Source texts of formatted documents:
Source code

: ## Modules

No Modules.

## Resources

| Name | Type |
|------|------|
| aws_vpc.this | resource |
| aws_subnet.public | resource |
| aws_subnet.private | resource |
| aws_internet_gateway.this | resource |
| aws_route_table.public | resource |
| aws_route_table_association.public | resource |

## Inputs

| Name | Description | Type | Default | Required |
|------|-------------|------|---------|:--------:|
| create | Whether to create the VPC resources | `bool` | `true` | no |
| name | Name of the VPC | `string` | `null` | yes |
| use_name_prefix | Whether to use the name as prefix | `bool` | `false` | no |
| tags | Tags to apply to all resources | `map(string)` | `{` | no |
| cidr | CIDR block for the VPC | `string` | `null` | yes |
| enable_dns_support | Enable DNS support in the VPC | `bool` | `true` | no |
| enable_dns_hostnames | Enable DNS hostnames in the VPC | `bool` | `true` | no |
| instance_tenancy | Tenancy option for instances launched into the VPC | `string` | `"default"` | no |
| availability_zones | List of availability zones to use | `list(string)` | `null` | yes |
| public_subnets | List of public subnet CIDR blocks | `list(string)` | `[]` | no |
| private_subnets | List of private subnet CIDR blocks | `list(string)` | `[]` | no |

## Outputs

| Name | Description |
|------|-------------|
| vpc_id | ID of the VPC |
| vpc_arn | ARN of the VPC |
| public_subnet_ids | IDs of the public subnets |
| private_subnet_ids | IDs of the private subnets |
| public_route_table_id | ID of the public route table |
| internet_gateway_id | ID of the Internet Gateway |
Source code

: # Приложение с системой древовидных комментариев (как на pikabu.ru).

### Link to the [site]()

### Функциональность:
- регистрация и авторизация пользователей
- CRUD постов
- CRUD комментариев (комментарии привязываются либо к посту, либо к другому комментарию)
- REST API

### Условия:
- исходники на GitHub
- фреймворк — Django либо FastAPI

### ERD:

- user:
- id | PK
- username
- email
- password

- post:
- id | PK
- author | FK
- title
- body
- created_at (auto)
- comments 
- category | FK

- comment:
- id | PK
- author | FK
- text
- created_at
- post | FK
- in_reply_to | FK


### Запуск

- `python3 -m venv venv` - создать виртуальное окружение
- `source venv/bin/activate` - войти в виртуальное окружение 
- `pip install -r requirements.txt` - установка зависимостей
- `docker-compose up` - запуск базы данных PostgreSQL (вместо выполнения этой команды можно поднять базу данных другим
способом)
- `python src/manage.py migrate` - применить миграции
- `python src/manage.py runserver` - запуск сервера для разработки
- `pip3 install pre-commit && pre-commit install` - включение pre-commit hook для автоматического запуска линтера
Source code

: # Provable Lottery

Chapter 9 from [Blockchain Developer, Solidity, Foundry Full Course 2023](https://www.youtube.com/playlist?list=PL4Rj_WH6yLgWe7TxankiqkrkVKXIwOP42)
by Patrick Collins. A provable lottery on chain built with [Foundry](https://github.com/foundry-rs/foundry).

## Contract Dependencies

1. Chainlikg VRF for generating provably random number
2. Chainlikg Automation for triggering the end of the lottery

EXERCISE GOAL:
Reproduce the lines from the one containing "# Provable Lottery" through the end of the records, changing "on chain" to "on-chain" and leaving everything else unchanged.

YOUR SOLUTION:
: # Provable Lottery

Chapter 9 from [Blockchain Developer, Solidity, Foundry Full Course 2023](https://www.youtube.com/playlist?list=PL4Rj_WH6yLgWe7TxankiqkrkVKXIwOP42)
by Patrick Collins. A provable lottery on-chain built with [Foundry](https://github.com/foundry-rs/foundry).

## Contract Dependencies

1. Chainlikg VRF for generating provably random number
2. Chainlikg Automation for triggering the end of the lottery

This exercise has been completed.